Kenney talks repeatedly about his desire to make the parent and grandparent stream of the family sponsorship program “sustainable” and “sensitive to financial constraints.”
In other words, how much is Grandma worth? And is she worth more than she costs?
That’s a fair enough question for discussion, as long as you don’t start off by telling us the preferred answer by stating again and again that this class of immigrants is a drain on Canadian society.
Just how did the minister reach that conclusion? Which research study has he been consulting? It is one thing to do the math and calculate the cost of the services that sponsored parents and grandparents consume, compared with the financial contribution they make through taxes.
But is that all there is to it?
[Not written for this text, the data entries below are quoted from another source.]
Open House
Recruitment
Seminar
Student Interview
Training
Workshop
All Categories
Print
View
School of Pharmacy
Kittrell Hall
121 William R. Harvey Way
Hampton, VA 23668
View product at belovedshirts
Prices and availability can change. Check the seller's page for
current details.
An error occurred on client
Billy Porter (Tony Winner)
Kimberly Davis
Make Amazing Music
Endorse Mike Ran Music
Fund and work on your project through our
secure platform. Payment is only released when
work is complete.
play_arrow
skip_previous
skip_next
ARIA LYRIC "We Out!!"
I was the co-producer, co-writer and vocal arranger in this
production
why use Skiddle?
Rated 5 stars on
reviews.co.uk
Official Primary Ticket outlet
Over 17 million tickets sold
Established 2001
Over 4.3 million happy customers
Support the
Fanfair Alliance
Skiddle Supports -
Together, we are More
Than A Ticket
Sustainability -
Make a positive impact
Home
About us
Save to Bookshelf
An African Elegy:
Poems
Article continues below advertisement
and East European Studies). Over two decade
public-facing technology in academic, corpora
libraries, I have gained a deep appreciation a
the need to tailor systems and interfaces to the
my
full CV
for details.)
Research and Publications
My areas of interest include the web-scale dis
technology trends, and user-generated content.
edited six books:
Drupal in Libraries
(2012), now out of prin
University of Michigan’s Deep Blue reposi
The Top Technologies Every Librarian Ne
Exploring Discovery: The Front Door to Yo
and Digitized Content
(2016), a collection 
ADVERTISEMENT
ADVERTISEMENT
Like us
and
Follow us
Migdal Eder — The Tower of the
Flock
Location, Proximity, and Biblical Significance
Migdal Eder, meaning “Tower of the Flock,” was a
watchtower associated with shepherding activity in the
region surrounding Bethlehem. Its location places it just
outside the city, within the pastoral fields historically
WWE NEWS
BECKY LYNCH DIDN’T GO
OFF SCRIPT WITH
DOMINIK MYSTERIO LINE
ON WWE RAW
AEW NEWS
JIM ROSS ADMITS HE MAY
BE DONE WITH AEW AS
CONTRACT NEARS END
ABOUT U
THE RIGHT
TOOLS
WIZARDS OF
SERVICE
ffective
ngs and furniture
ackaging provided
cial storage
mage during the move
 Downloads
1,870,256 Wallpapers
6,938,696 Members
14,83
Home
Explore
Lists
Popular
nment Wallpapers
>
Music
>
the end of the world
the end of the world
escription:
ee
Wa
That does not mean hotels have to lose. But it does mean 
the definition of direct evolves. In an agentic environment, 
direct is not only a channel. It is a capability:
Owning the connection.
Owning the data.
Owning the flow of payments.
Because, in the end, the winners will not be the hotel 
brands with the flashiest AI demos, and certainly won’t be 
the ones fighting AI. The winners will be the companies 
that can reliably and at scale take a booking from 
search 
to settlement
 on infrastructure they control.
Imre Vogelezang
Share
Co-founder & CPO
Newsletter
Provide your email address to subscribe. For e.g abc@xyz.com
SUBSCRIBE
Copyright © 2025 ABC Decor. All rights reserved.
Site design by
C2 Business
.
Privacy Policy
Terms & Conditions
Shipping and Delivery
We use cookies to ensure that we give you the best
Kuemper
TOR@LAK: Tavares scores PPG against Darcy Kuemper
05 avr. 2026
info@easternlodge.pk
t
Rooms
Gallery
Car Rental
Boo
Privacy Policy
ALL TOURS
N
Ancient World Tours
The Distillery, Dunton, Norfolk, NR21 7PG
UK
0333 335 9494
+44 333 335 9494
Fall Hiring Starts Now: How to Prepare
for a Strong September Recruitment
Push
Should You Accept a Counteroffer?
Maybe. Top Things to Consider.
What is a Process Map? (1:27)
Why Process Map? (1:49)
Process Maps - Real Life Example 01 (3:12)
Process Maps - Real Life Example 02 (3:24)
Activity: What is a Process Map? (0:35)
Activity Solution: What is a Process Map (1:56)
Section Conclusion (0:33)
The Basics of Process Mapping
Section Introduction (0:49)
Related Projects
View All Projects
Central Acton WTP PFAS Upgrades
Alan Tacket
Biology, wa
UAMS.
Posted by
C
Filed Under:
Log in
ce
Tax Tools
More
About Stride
Just how do we measure the contribution that an immigrant parent or grandparent makes to our society or the value attached to a complete family unit? Surely this is not just a matter of dollars and cents.
If it was only about money, we wouldn’t take in any refugees either. Many refugees arrive on our shores with nothing — having fled their homelands for fear of persecution. We don’t select refugees for the economic contribution they will make to Canada, or for their language or job skills. Refugees are allowed to stay in this country based on evidence that they need Canada’s protection.
It seems to be clearly understood that offering protection to a significant number of the world’s refugees is just something that Canada does. And it is not an immigrant stream that is measured in dollars and cents.
As we embark on a national conversation about the logic of sponsoring parents and grandparents as immigrants, let’s not forget to measure the true contribution this class of immigrant makes to our society and then decide how to proceed.
In fairness to Kenney, he is not the first immigration minister to question the value of parents and grandparents as immigrants. Liberal immigration ministers before him also put in place measures to make it more difficult to sponsor parents and grandparents, essentially making them second-class applicants behind spouses and children in the family class category.
So on one score, Kenney is right: It is time for a national conversation about our immigration program and the value we attach to different classes of immigrants.
But please, let’s remember that not everything can be measured with dollar signs.